◆ The data
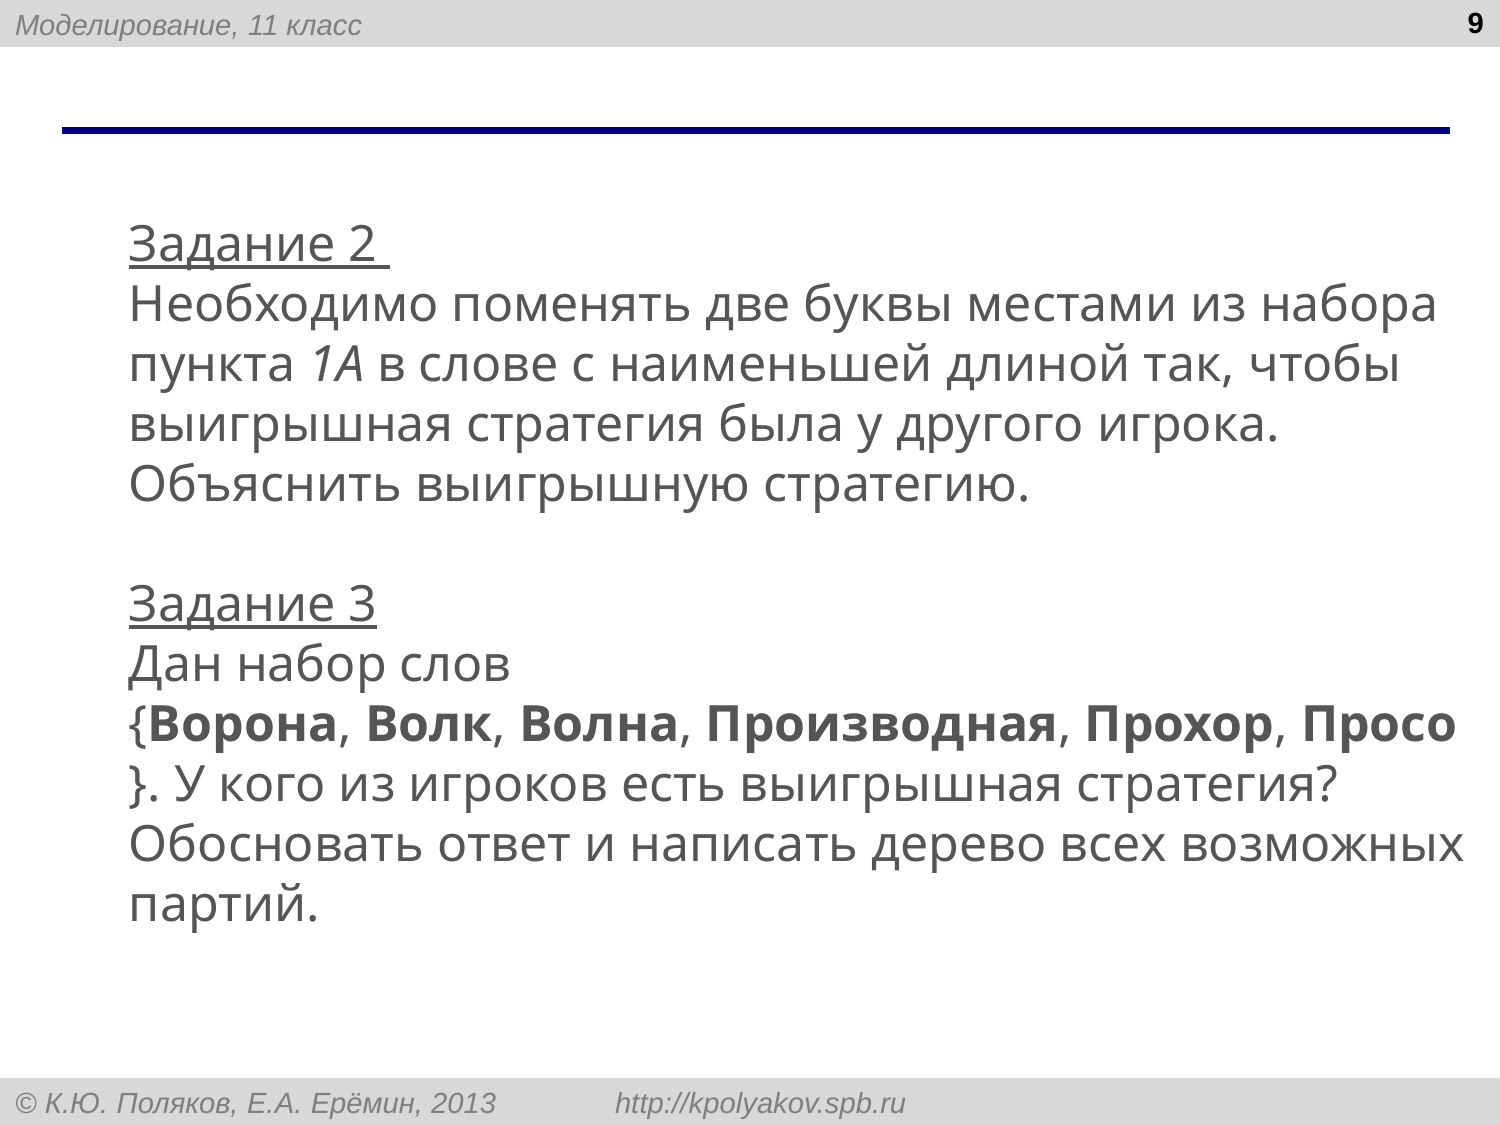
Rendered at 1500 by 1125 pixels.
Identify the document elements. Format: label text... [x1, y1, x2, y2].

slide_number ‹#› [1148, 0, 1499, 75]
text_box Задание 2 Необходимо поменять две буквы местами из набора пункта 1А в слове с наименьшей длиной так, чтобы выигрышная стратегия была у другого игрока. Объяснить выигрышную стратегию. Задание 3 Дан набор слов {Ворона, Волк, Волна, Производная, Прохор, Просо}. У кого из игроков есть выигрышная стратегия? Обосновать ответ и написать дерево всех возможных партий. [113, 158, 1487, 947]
==
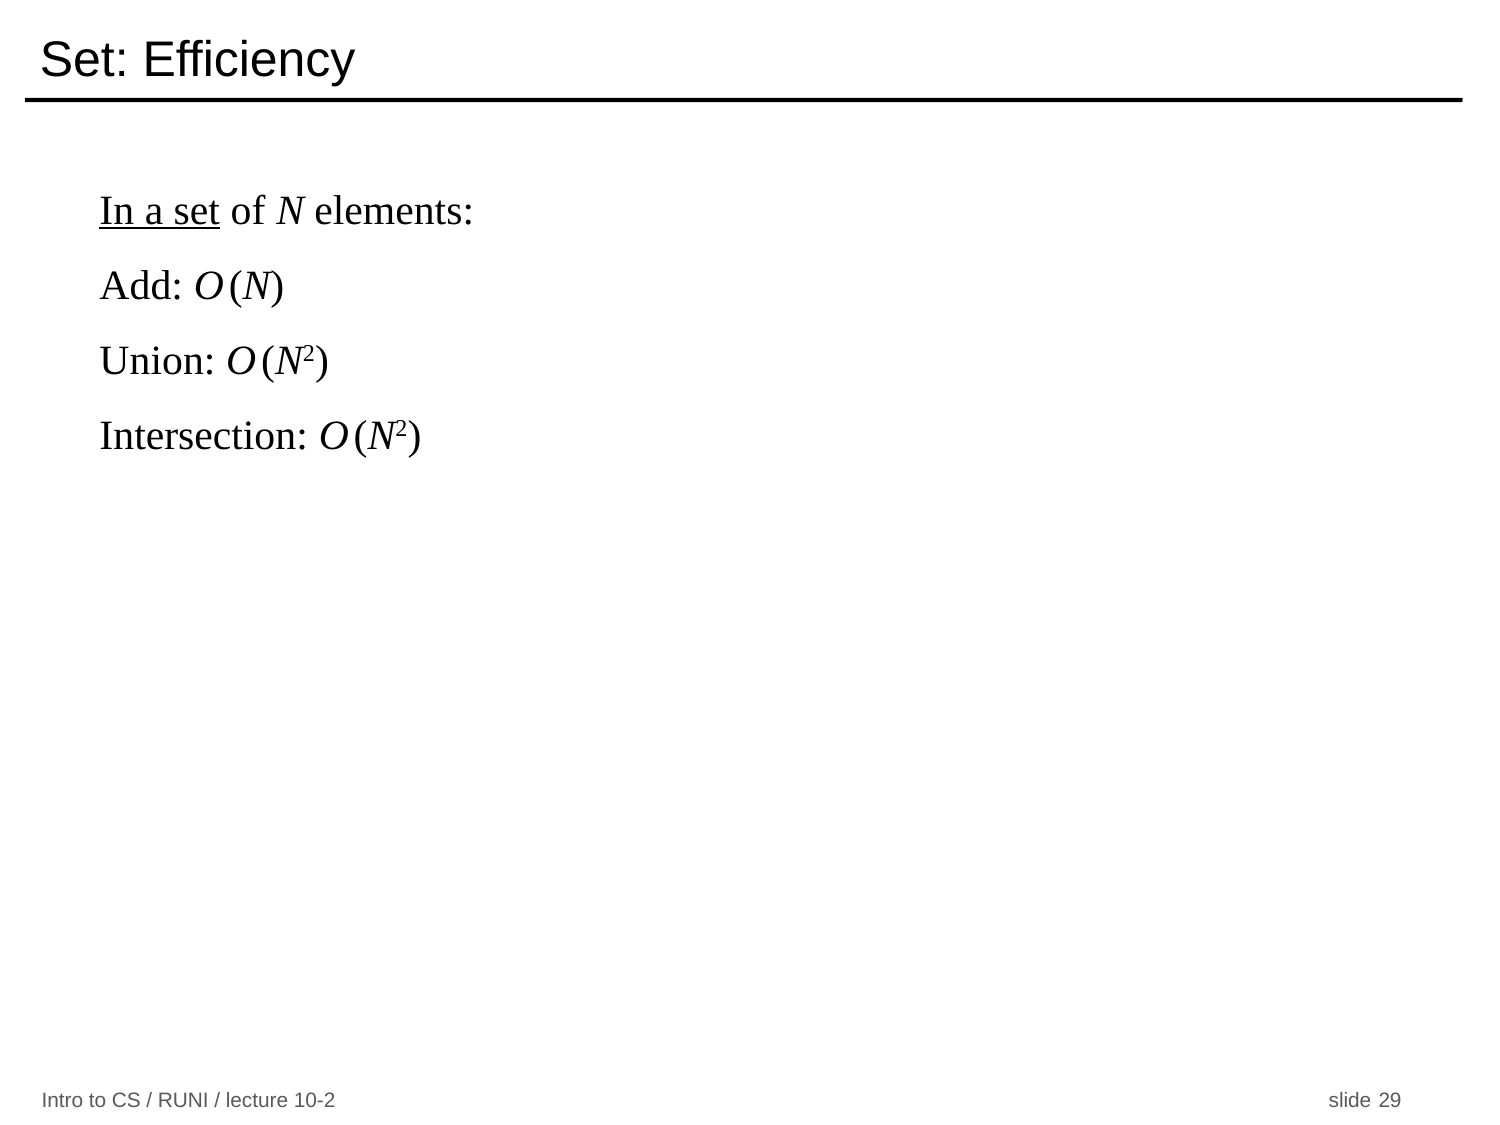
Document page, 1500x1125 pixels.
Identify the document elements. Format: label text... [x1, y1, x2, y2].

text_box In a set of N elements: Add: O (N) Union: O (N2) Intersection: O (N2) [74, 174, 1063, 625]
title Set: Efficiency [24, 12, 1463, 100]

◆ To-do item
Where in the records above does the word "pixels" appear? Copy each line that holds it.

◆ Reply
Rendered at 1500 by 1125 pixels.
Document page, 1500x1125 pixels.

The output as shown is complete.